Keypoint coordinate data
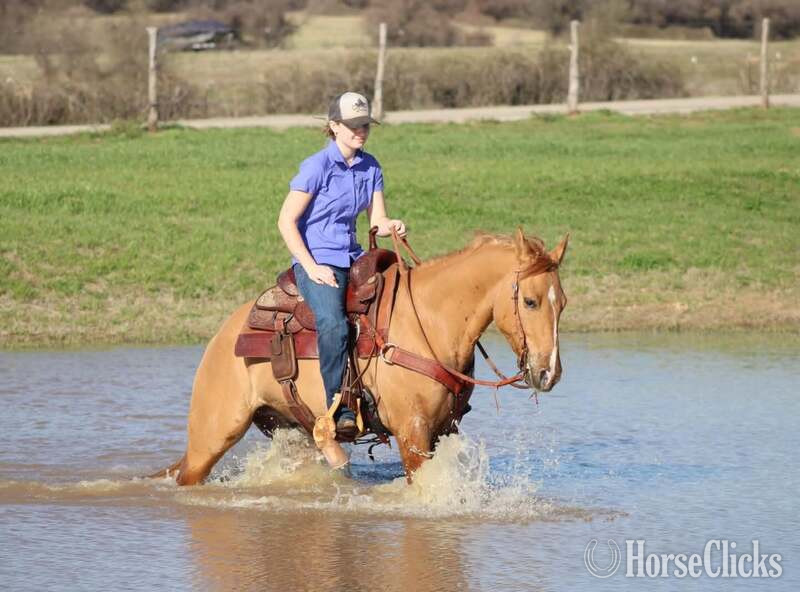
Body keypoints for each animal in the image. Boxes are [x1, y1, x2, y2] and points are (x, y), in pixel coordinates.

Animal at [152, 229, 568, 485]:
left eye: (561, 302)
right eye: (530, 301)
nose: (548, 373)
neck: (429, 322)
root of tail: (222, 337)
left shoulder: (444, 429)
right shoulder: (412, 432)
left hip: (290, 430)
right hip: (212, 437)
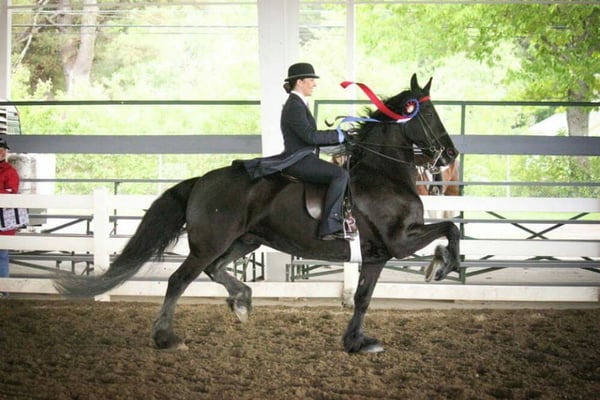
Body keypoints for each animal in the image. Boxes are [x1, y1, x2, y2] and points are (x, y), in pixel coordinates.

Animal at [56, 75, 460, 354]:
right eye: (429, 113)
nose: (451, 154)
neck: (383, 175)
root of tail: (202, 180)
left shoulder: (377, 255)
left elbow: (363, 298)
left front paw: (356, 343)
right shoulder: (399, 241)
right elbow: (450, 228)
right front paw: (441, 266)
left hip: (244, 241)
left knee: (214, 270)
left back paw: (242, 301)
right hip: (210, 243)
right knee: (179, 279)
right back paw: (166, 337)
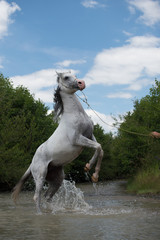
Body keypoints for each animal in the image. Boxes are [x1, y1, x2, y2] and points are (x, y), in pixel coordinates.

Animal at [11, 72, 103, 213]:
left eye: (74, 75)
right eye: (66, 77)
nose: (81, 83)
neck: (77, 114)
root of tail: (32, 163)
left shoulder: (90, 135)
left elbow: (100, 150)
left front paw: (94, 175)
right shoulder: (78, 139)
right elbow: (98, 147)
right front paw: (88, 167)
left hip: (56, 179)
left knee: (47, 196)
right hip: (40, 176)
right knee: (36, 197)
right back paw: (40, 214)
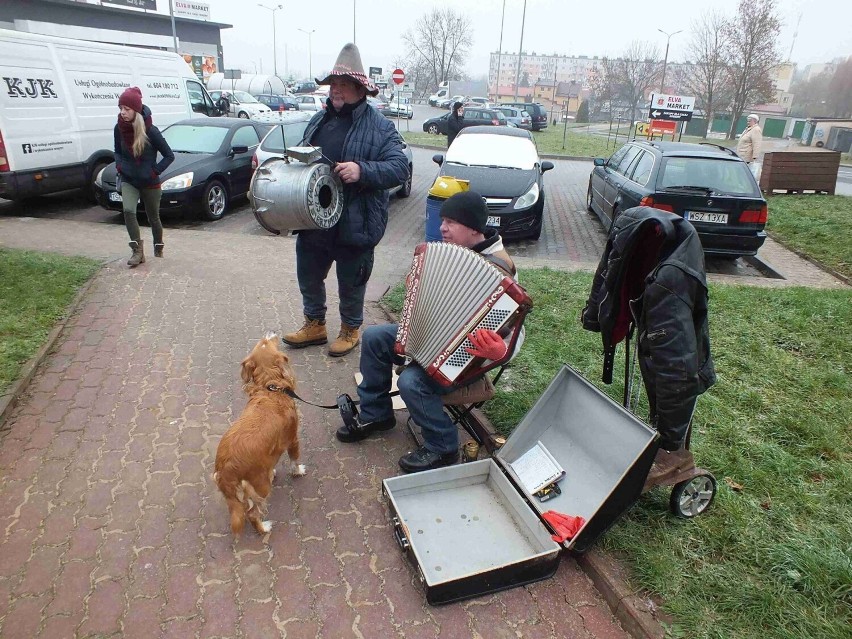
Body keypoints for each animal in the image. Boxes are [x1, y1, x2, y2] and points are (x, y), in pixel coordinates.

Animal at [215, 332, 304, 536]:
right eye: (266, 342)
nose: (271, 333)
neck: (270, 387)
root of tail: (226, 466)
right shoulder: (293, 439)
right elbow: (294, 459)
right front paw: (298, 471)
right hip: (260, 487)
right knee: (252, 513)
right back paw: (264, 528)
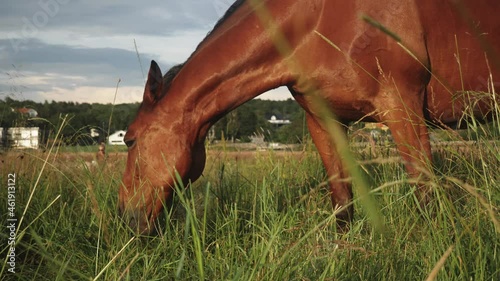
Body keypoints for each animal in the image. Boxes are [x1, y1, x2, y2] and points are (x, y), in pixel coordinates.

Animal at [119, 0, 498, 233]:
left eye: (130, 139)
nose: (125, 217)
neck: (320, 19)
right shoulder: (324, 121)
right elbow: (342, 200)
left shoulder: (403, 108)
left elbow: (425, 192)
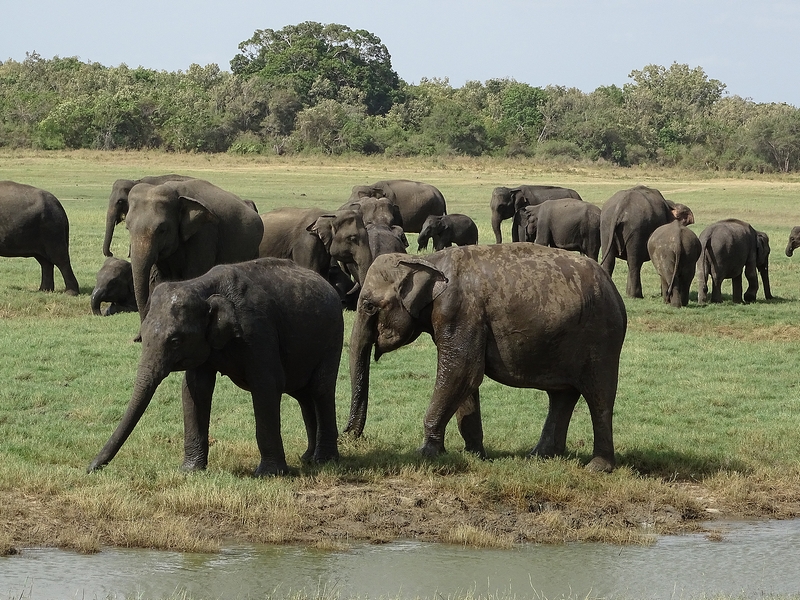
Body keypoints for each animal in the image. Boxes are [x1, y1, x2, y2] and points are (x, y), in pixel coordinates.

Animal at [87, 258, 343, 476]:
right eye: (144, 335)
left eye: (175, 340)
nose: (90, 468)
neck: (202, 286)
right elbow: (194, 389)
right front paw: (189, 471)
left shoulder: (258, 331)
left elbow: (267, 385)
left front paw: (268, 474)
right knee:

**What you are asked to do**
Without the pictures, repeat the entries above line by line, from the first through the one that contains "right hip: (212, 437)", both ends included.

**Solution below**
Body keypoints for each animal in the image. Boxes are [x1, y1, x2, y2] and points are (x, y), in pixel coordinates.

Animal at [152, 229, 568, 485]:
left eye: (561, 302)
right eye: (530, 301)
nose: (548, 373)
neck: (429, 322)
root of tail: (222, 337)
left shoulder: (444, 429)
right shoulder: (412, 432)
left hip: (290, 430)
right hip: (212, 437)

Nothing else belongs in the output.